*Required action*.
Render the text read in the records below as a numbered list, one line per item, skipping blank lines. Leave the pictures out of your answer.

━━━━━ Provided material

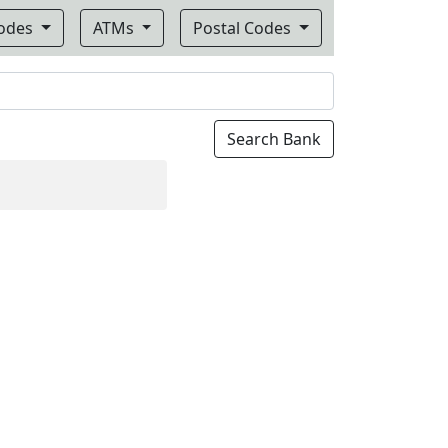
Codes
ATMs
Postal Codes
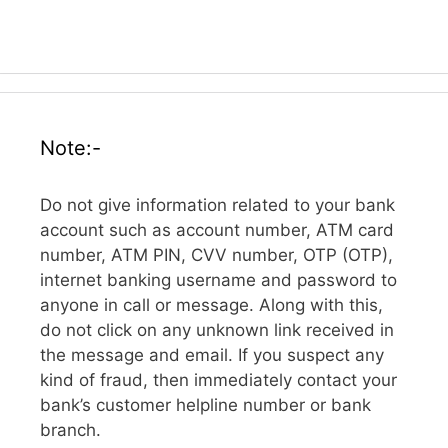
Note:-
Do not give information related to your bank
account such as account number, ATM card
number, ATM PIN, CVV number, OTP (OTP),
internet banking username and password to
anyone in call or message. Along with this,
do not click on any unknown link received in
the message and email. If you suspect any
kind of fraud, then immediately contact your
bank’s customer helpline number or bank
branch.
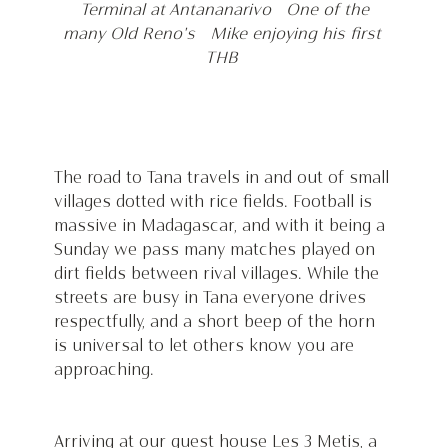
Terminal at Antananarivo   One of the 
many Old Reno's 
Mike enjoying his first 
THB 
The road to Tana travels in and out of small 
villages dotted with rice fields. Football is 
massive in Madagascar, and with it being a 
Sunday we pass many matches played on 
dirt fields between rival villages. While the 
streets are busy in Tana everyone drives 
respectfully, and a short beep of the horn 
is universal to let others know you are 
approaching. 
Arriving at our guest house Les 3 Metis, a 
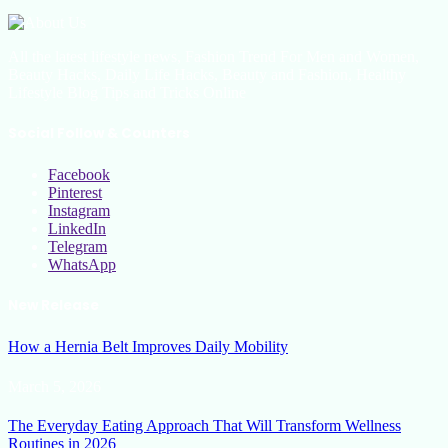
All the latest lifestyle news, Fashion Trend For Men and Women,
Beauty Hacks, Daily Life Hacks, Beauty and Fashion, Healthy
Lifestyle Blog Tips and Tricks Online
Social Follow & Counters
Facebook
Pinterest
Instagram
LinkedIn
Telegram
WhatsApp
New Release
How a Hernia Belt Improves Daily Mobility
March 5, 2026
The Everyday Eating Approach That Will Transform Wellness
Routines in 2026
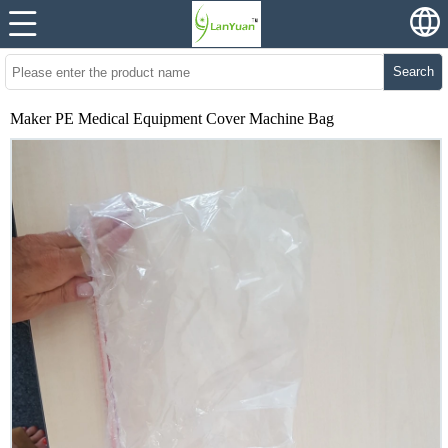
Search
Maker PE Medical Equipment Cover Machine Bag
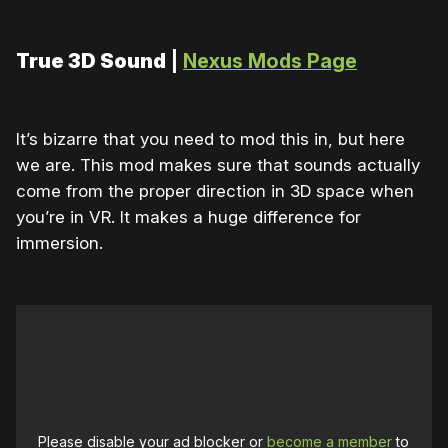
True 3D Sound
|
Nexus Mods Page
It’s bizarre that you need to mod this in, but here
we are. This mod makes sure that sounds actually
come from the proper direction in 3D space when
you’re in VR. It makes a huge difference for
immersion.
Please disable your ad blocker or
become a member
to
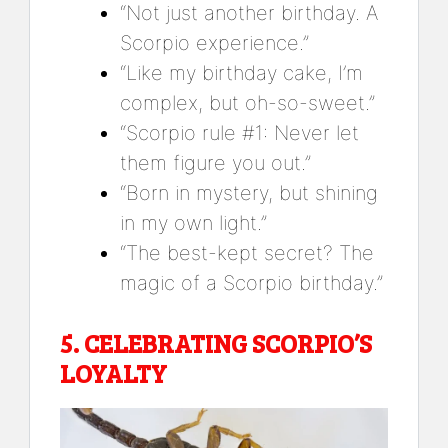
“Not just another birthday. A
Scorpio experience.”
“Like my birthday cake, I’m
complex, but oh-so-sweet.”
“Scorpio rule #1: Never let
them figure you out.”
“Born in mystery, but shining
in my own light.”
“The best-kept secret? The
magic of a Scorpio birthday.”
5.
CELEBRATING SCORPIO’S
LOYALTY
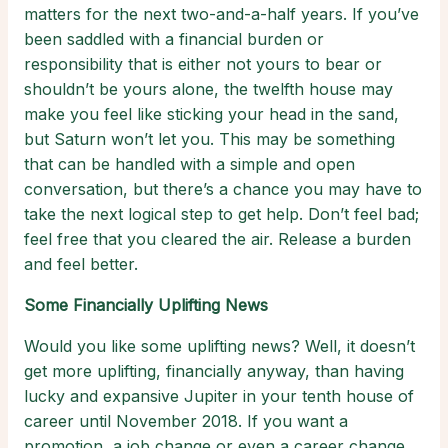
matters for the next two-and-a-half years. If you’ve
been saddled with a financial burden or
responsibility that is either not yours to bear or
shouldn’t be yours alone, the twelfth house may
make you feel like sticking your head in the sand,
but Saturn won’t let you. This may be something
that can be handled with a simple and open
conversation, but there’s a chance you may have to
take the next logical step to get help. Don’t feel bad;
feel free that you cleared the air. Release a burden
and feel better.
Some Financially Uplifting News
Would you like some uplifting news? Well, it doesn’t
get more uplifting, financially anyway, than having
lucky and expansive Jupiter in your tenth house of
career until November 2018. If you want a
promotion, a job change or even a career change,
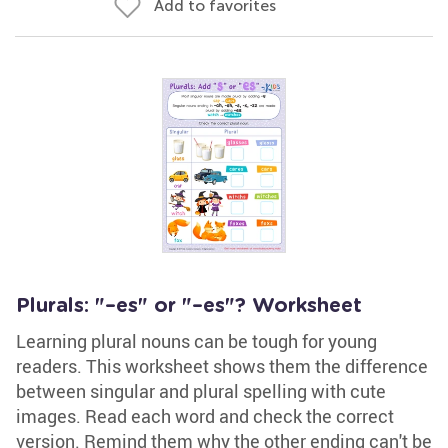
Add to favorites
Plurals: "–es" or "–es"? Worksheet
Learning plural nouns can be tough for young
readers. This worksheet shows them the difference
between singular and plural spelling with cute
images. Read each word and check the correct
version. Remind them why the other ending can't be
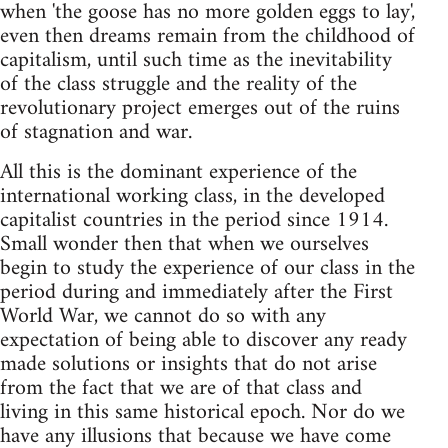
when 'the goose has no more golden eggs to lay',
even then dreams remain from the childhood of
capitalism, until such time as the inevitability
of the class struggle and the reality of the
revolutionary project emerges out of the ruins
of stagnation and war.
All this is the dominant experience of the
international working class, in the developed
capitalist countries in the period since 1914.
Small wonder then that when we ourselves
begin to study the experience of our class in the
period during and immediately after the First
World War, we cannot do so with any
expectation of being able to discover any ready
made solutions or insights that do not arise
from the fact that we are of that class and
living in this same historical epoch. Nor do we
have any illusions that because we have come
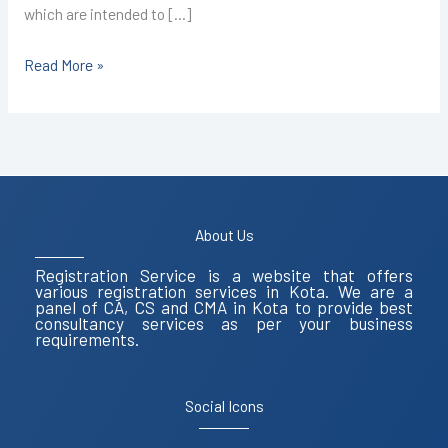
which are intended to […]
Read More »
About Us
Registration Service is a website that offers
various registration services in Kota. We are a
panel of CA, CS and CMA in Kota to provide best
consultancy services as per your business
requirements.
Social Icons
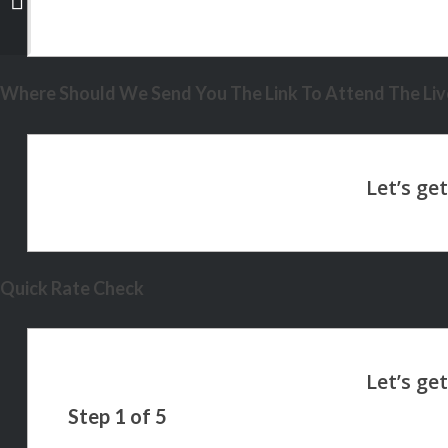
Where Should We Send You The Link To Attend The Live
Quick Rate Check
Step
1
of
5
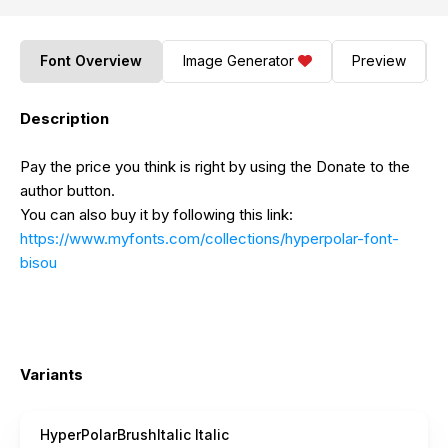
Font Overview
Image Generator
Preview
Description
Pay the price you think is right by using the Donate to the
author button.
You can also buy it by following this link:
https://www.myfonts.com/collections/hyperpolar-font-
bisou
Variants
HyperPolarBrushItalic Italic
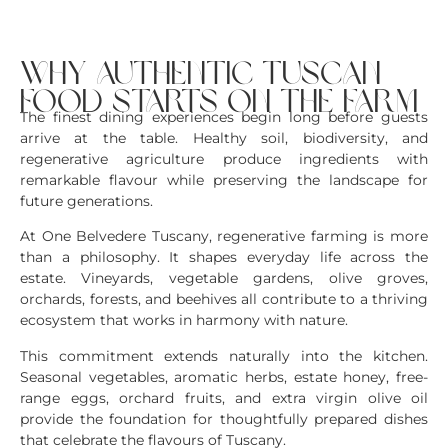
why authentic tuscan
food starts on the farm
The finest dining experiences begin long before guests
arrive at the table. Healthy soil, biodiversity, and
regenerative agriculture produce ingredients with
remarkable flavour while preserving the landscape for
future generations.
At One Belvedere Tuscany, regenerative farming is more
than a philosophy. It shapes everyday life across the
estate. Vineyards, vegetable gardens, olive groves,
orchards, forests, and beehives all contribute to a thriving
ecosystem that works in harmony with nature.
This commitment extends naturally into the kitchen.
Seasonal vegetables, aromatic herbs, estate honey, free-
range eggs, orchard fruits, and extra virgin olive oil
provide the foundation for thoughtfully prepared dishes
that celebrate the flavours of Tuscany.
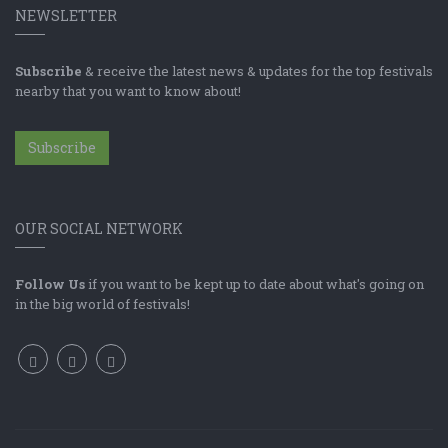
NEWSLETTER
Subscribe
& receive the latest news & updates for the top festivals
nearby that you want to know about!
Subscribe
OUR SOCIAL NETWORK
Follow Us
if you want to be kept up to date about what's going on
in the big world of festivals!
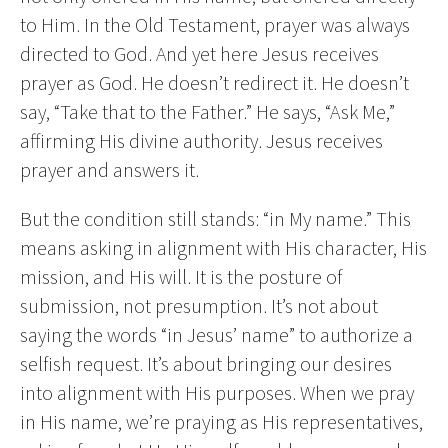
to Him. In the Old Testament, prayer was always
directed to God. And yet here Jesus receives
prayer as God. He doesn’t redirect it. He doesn’t
say, “Take that to the Father.” He says, “Ask Me,”
affirming His divine authority. Jesus receives
prayer and answers it.
But the condition still stands: “in My name.” This
means asking in alignment with His character, His
mission, and His will. It is the posture of
submission, not presumption. It’s not about
saying the words “in Jesus’ name” to authorize a
selfish request. It’s about bringing our desires
into alignment with His purposes. When we pray
in His name, we’re praying as His representatives,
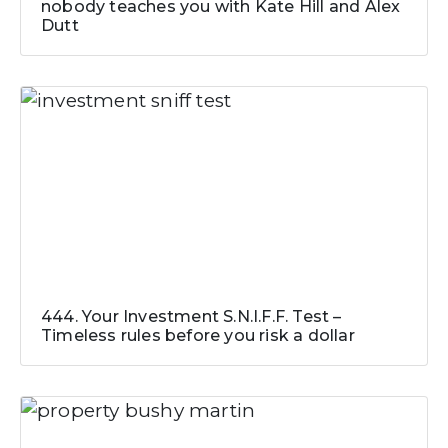
nobody teaches you with Kate Hill and Alex
Dutt
444. Your Investment S.N.I.F.F. Test –
Timeless rules before you risk a dollar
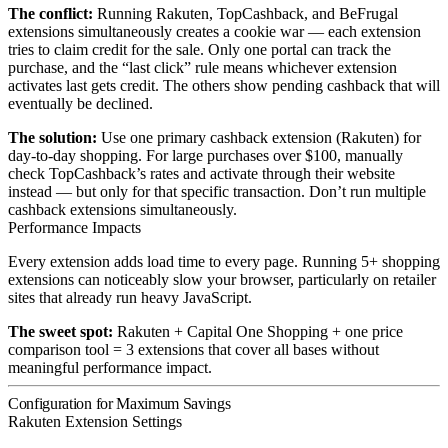
The conflict:
Running Rakuten, TopCashback, and BeFrugal
extensions simultaneously creates a cookie war — each extension
tries to claim credit for the sale. Only one portal can track the
purchase, and the “last click” rule means whichever extension
activates last gets credit. The others show pending cashback that will
eventually be declined.
The solution:
Use one primary cashback extension (Rakuten) for
day-to-day shopping. For large purchases over $100, manually
check TopCashback’s rates and activate through their website
instead — but only for that specific transaction. Don’t run multiple
cashback extensions simultaneously.
Performance Impacts
Every extension adds load time to every page. Running 5+ shopping
extensions can noticeably slow your browser, particularly on retailer
sites that already run heavy JavaScript.
The sweet spot:
Rakuten + Capital One Shopping + one price
comparison tool = 3 extensions that cover all bases without
meaningful performance impact.
Configuration for Maximum Savings
Rakuten Extension Settings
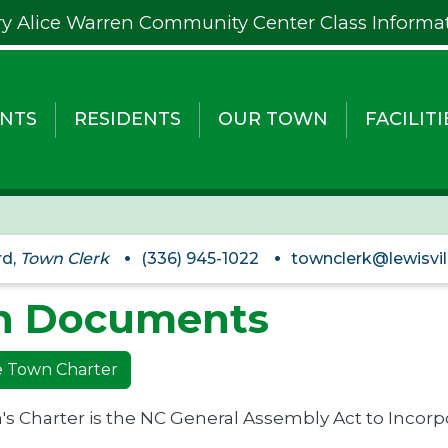
y Alice Warren Community Center Class Informa
NTS
RESIDENTS
OUR TOWN
FACILITI
rd,
Town Clerk
(336) 945-1022
townclerk@lewisvil
n Documents
le Town Charter
s Charter is the NC General Assembly Act to Incorpo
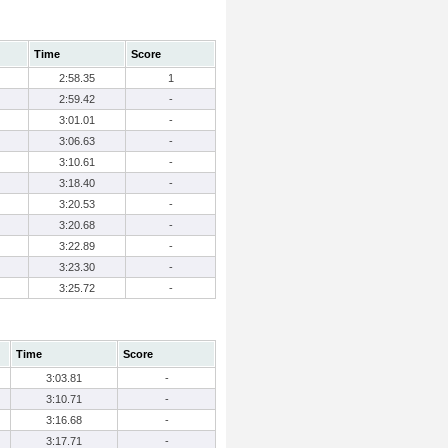
Time
Score
2:58.35
1
2:59.42
-
3:01.01
-
3:06.63
-
3:10.61
-
3:18.40
-
3:20.53
-
3:20.68
-
3:22.89
-
3:23.30
-
3:25.72
-
Time
Score
3:03.81
-
3:10.71
-
3:16.68
-
3:17.71
-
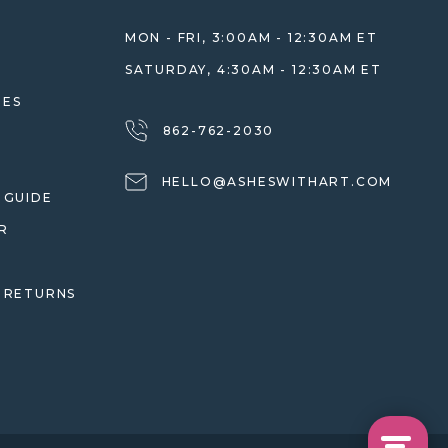
MON - FRI, 3:00AM - 12:30AM ET
SATURDAY, 4:30AM - 12:30AM ET
HES
862-762-2030
HELLO@ASHESWITHART.COM
 GUIDE
R
 RETURNS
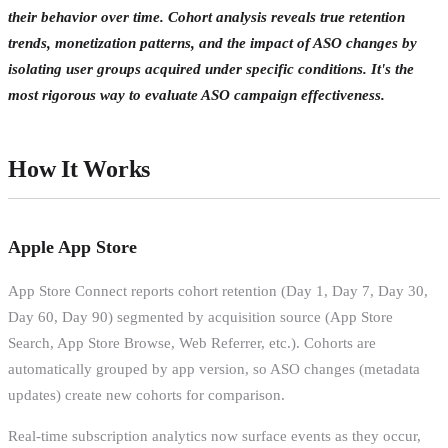
their behavior over time. Cohort analysis reveals true retention
trends, monetization patterns, and the impact of ASO changes by
isolating user groups acquired under specific conditions. It's the
most rigorous way to evaluate ASO campaign effectiveness.
How It Works
Apple App Store
App Store Connect reports cohort retention (Day 1, Day 7, Day 30,
Day 60, Day 90) segmented by acquisition source (App Store
Search, App Store Browse, Web Referrer, etc.). Cohorts are
automatically grouped by app version, so ASO changes (metadata
updates) create new cohorts for comparison.
Real-time subscription analytics now surface events as they occur,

━━━━━━━━━━

*Expected answer*.
1. Codes
2. ATMs
3. Postal Codes
4. Note:-
5. Do not give information related to your bank
6. account such as account number, ATM card
7. number, ATM PIN, CVV number, OTP (OTP),
8. internet banking username and password to
9. anyone in call or message. Along with this,
10. do not click on any unknown link received in
11. the message and email. If you suspect any
12. kind of fraud, then immediately contact your
13. bank’s customer helpline number or bank
14. branch.
15. Terminal at Antananarivo   One of the 
16. many Old Reno's 
17. Mike enjoying his first 
18. THB 
19. The road to Tana travels in and out of small 
20. villages dotted with rice fields. Football is 
21. massive in Madagascar, and with it being a 
22. Sunday we pass many matches played on 
23. dirt fields between rival villages. While the 
24. streets are busy in Tana everyone drives 
25. respectfully, and a short beep of the horn 
26. is universal to let others know you are 
27. approaching. 
28. Arriving at our guest house Les 3 Metis, a 
29. All the latest lifestyle news, Fashion Trend For Men and Women,
30. Beauty Hacks, Daily Life Hacks, Beauty and Fashion, Healthy
31. Lifestyle Blog Tips and Tricks Online
32. Social Follow & Counters
33. Facebook
34. Pinterest
35. Instagram
36. LinkedIn
37. Telegram
38. WhatsApp
39. New Release
40. How a Hernia Belt Improves Daily Mobility
41. March 5, 2026
42. The Everyday Eating Approach That Will Transform Wellness
43. Routines in 2026
44. Search
45. Maker PE Medical Equipment Cover Machine Bag
46. True 3D Sound
47. |
48. Nexus Mods Page
49. It’s bizarre that you need to mod this in, but here
50. we are. This mod makes sure that sounds actually
51. come from the proper direction in 3D space when
52. you’re in VR. It makes a huge difference for
53. immersion.
54. Please disable your ad blocker or
55. become a member
56. to
57. “Not just another birthday. A
58. Scorpio experience.”
59. “Like my birthday cake, I’m
60. complex, but oh-so-sweet.”
61. “Scorpio rule #1: Never let
62. them figure you out.”
63. “Born in mystery, but shining
64. in my own light.”
65. “The best-kept secret? The
66. magic of a Scorpio birthday.”
67. 5.
68. CELEBRATING SCORPIO’S
69. LOYALTY
70. matters for the next two-and-a-half years. If you’ve
71. been saddled with a financial burden or
72. responsibility that is either not yours to bear or
73. shouldn’t be yours alone, the twelfth house may
74. make you feel like sticking your head in the sand,
75. but Saturn won’t let you. This may be something
76. that can be handled with a simple and open
77. conversation, but there’s a chance you may have to
78. take the next logical step to get help. Don’t feel bad;
79. feel free that you cleared the air. Release a burden
80. and feel better.
81. Some Financially Uplifting News
82. Would you like some uplifting news? Well, it doesn’t
83. get more uplifting, financially anyway, than having
84. lucky and expansive Jupiter in your tenth house of
85. career until November 2018. If you want a
86. promotion, a job change or even a career change,
87. Add to favorites
88. Plurals: "–es" or "–es"? Worksheet
89. Learning plural nouns can be tough for young
90. readers. This worksheet shows them the difference
91. between singular and plural spelling with cute
92. images. Read each word and check the correct
93. version. Remind them why the other ending can't be
94. when 'the goose has no more golden eggs to lay',
95. even then dreams remain from the childhood of
96. capitalism, until such time as the inevitability
97. of the class struggle and the reality of the
98. revolutionary project emerges out of the ruins
99. of stagnation and war.
100. All this is the dominant experience of the
101. international working class, in the developed
102. capitalist countries in the period since 1914.
103. Small wonder then that when we ourselves
104. begin to study the experience of our class in the
105. period during and immediately after the First
106. World War, we cannot do so with any
107. expectation of being able to discover any ready
108. made solutions or insights that do not arise
109. from the fact that we are of that class and
110. living in this same historical epoch. Nor do we
111. have any illusions that because we have come
112. which are intended to […]
113. Read More »
114. About Us
115. Registration Service is a website that offers
116. various registration services in Kota. We are a
117. panel of CA, CS and CMA in Kota to provide best
118. consultancy services as per your business
119. requirements.
120. Social Icons
121. Where Should We Send You The Link To Attend The Live
122. Quick Rate Check
123. Step
124. 1
125. of
126. 5
127. Font Overview
128. Image Generator
129. Preview
130. Description
131. Pay the price you think is right by using the Donate to the
132. author button.
133. You can also buy it by following this link:
134. https://www.myfonts.com/collections/hyperpolar-font-
135. bisou
136. Variants
137. HyperPolarBrushItalic Italic
138. why authentic tuscan
139. food starts on the farm
140. The finest dining experiences begin long before guests
141. arrive at the table. Healthy soil, biodiversity, and
142. regenerative agriculture produce ingredients with
143. remarkable flavour while preserving the landscape for
144. future generations.
145. At One Belvedere Tuscany, regenerative farming is more
146. than a philosophy. It shapes everyday life across the
147. estate. Vineyards, vegetable gardens, olive groves,
148. orchards, forests, and beehives all contribute to a thriving
149. ecosystem that works in harmony with nature.
150. This commitment extends naturally into the kitchen.
151. Seasonal vegetables, aromatic herbs, estate honey, free-
152. range eggs, orchard fruits, and extra virgin olive oil
153. provide the foundation for thoughtfully prepared dishes
154. that celebrate the flavours of Tuscany.
155. NEWSLETTER
156. Subscribe
157. & receive the latest news & updates for the top festivals
158. nearby that you want to know about!
159. Subscribe
160. OUR SOCIAL NETWORK
161. Follow Us
162. if you want to be kept up to date about what's going on
163. in the big world of festivals!
164. to Him. In the Old Testament, prayer was always
165. directed to God. And yet here Jesus receives
166. prayer as God. He doesn’t redirect it. He doesn’t
167. say, “Take that to the Father.” He says, “Ask Me,”
168. affirming His divine authority. Jesus receives
169. prayer and answers it.
170. But the condition still stands: “in My name.” This
171. means asking in alignment with His character, His
172. mission, and His will. It is the posture of
173. submission, not presumption. It’s not about
174. saying the words “in Jesus’ name” to authorize a
175. selfish request. It’s about bringing our desires
176. into alignment with His purposes. When we pray
177. in His name, we’re praying as His representatives,
178. nobody teaches you with Kate Hill and Alex
179. Dutt
180. 444. Your Investment S.N.I.F.F. Test –
181. Timeless rules before you risk a dollar
182. The conflict:
183. Running Rakuten, TopCashback, and BeFrugal
184. extensions simultaneously creates a cookie war — each extension
185. tries to claim credit for the sale. Only one portal can track the
186. purchase, and the “last click” rule means whichever extension
187. activates last gets credit. The others show pending cashback that will
188. eventually be declined.
189. The solution:
190. Use one primary cashback extension (Rakuten) for
191. day-to-day shopping. For large purchases over $100, manually
192. check TopCashback’s rates and activate through their website
193. instead — but only for that specific transaction. Don’t run multiple
194. cashback extensions simultaneously.
195. Performance Impacts
196. Every extension adds load time to every page. Running 5+ shopping
197. extensions can noticeably slow your browser, particularly on retailer
198. sites that already run heavy JavaScript.
199. The sweet spot:
200. Rakuten + Capital One Shopping + one price
201. comparison tool = 3 extensions that cover all bases without
202. meaningful performance impact.
203. Configuration for Maximum Savings
204. Rakuten Extension Settings
205. y Alice Warren Community Center Class Informa
206. NTS
207. RESIDENTS
208. OUR TOWN
209. FACILITI
210. rd,
211. Town Clerk
212. (336) 945-1022
213. townclerk@lewisvil
214. n Documents
215. le Town Charter
216. s Charter is the NC General Assembly Act to Incorpo
217. Time
218. Score
219. 2:58.35
220. 1
221. 2:59.42
222. -
223. 3:01.01
224. -
225. 3:06.63
226. -
227. 3:10.61
228. -
229. 3:18.40
230. -
231. 3:20.53
232. -
233. 3:20.68
234. -
235. 3:22.89
236. -
237. 3:23.30
238. -
239. 3:25.72
240. -
241. Time
242. Score
243. 3:03.81
244. -
245. 3:10.71
246. -
247. 3:16.68
248. -
249. 3:17.71
250. -
251. MON - FRI, 3:00AM - 12:30AM ET
252. SATURDAY, 4:30AM - 12:30AM ET
253. HES
254. 862-762-2030
255. HELLO@ASHESWITHART.COM
256.  GUIDE
257. R
258.  RETURNS
259. their behavior over time. Cohort analysis reveals true retention
260. trends, monetization patterns, and the impact of ASO changes by
261. isolating user groups acquired under specific conditions. It's the
262. most rigorous way to evaluate ASO campaign effectiveness.
263. How It Works
264. Apple App Store
265. App Store Connect reports cohort retention (Day 1, Day 7, Day 30,
266. Day 60, Day 90) segmented by acquisition source (App Store
267. Search, App Store Browse, Web Referrer, etc.). Cohorts are
268. automatically grouped by app version, so ASO changes (metadata
269. updates) create new cohorts for comparison.
270. Real-time subscription analytics now surface events as they occur,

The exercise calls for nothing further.